Here's a generic O(n*m) solution, where n is the number of records and m is the number of keys. This will only work for valid object keys. You can convert any value to base64 and use that if you need to.

const join = ( keys, ...lists ) =>
    lists.reduce(
        ( res, list ) => {
            list.forEach( ( record ) => {
                let hasNode = keys.reduce(
                    ( idx, key ) => idx && idx[ record[ key ] ],
                    res[ 0 ].tree
                )
                if( hasNode ) {
                    const i = hasNode.i
                    Object.assign( res[ i ].value, record )
                    res[ i ].found++
                } else {
                    let node = keys.reduce( ( idx, key ) => {
                        if( idx[ record[ key ] ] )
                            return idx[ record[ key ] ]
                        else
                            idx[ record[ key ] ] = {}
                        return idx[ record[ key ] ]
                    }, res[ 0 ].tree )
                    node.i = res[ 0 ].i++
                    res[ node.i ] = {
                        found: 1,
                        value: record
                    }
                }
            } )
            return res
        },
        [ { i: 1, tree: {} } ]
         )
         .slice( 1 )
         .filter( node => node.found === lists.length )
         .map( n => n.value )

join( [ 'id', 'name' ], a, b )

This is essentially the same as Blindman67's answer, except that it adds an index object to identify records to join.
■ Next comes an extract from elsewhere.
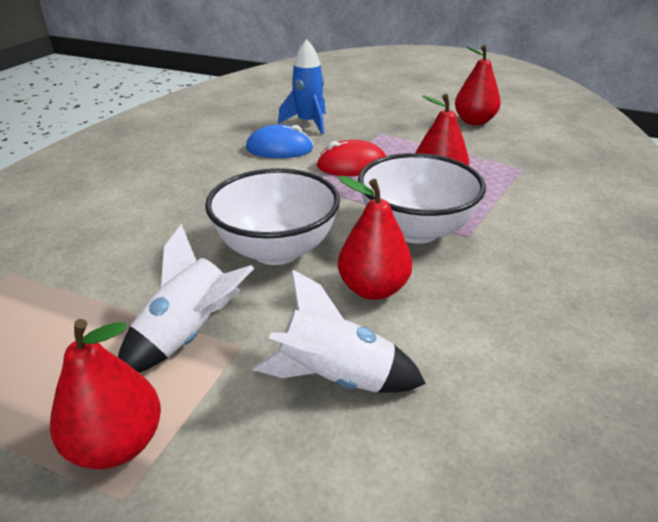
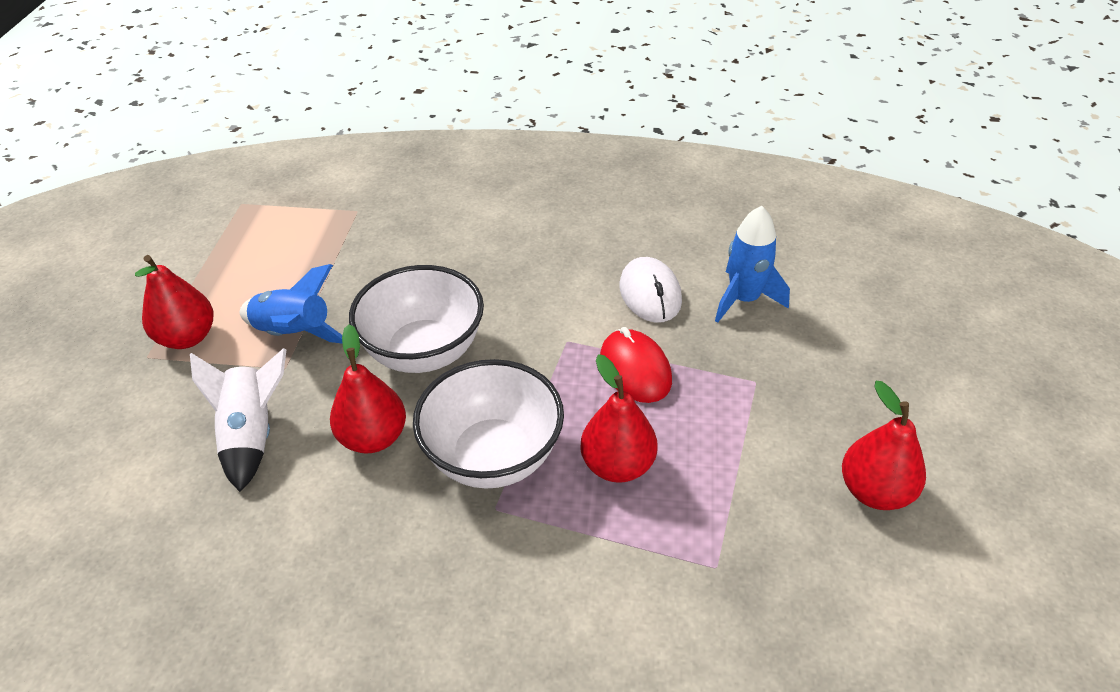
camera: 75 degrees right, 10 degrees up
(189, 334) = (294, 334): white rocket -> blue rocket
(279, 148) = (650, 293): blue mouse -> white mouse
The records are stored in an array and the index stores the position of the record for the given key set and the number of lists it's been found in.

Each time the same key set is encountered, the node is found in the tree, the element at it's index is updated, and the number of times it's been found is incremented.

finally, the idx object is removed from the array with the slice, any elements that weren't found in each set are removed. This makes it an inner join, you could remove this filter and have a full outer join.

finally each element is mapped to it's value, and you have the merged array.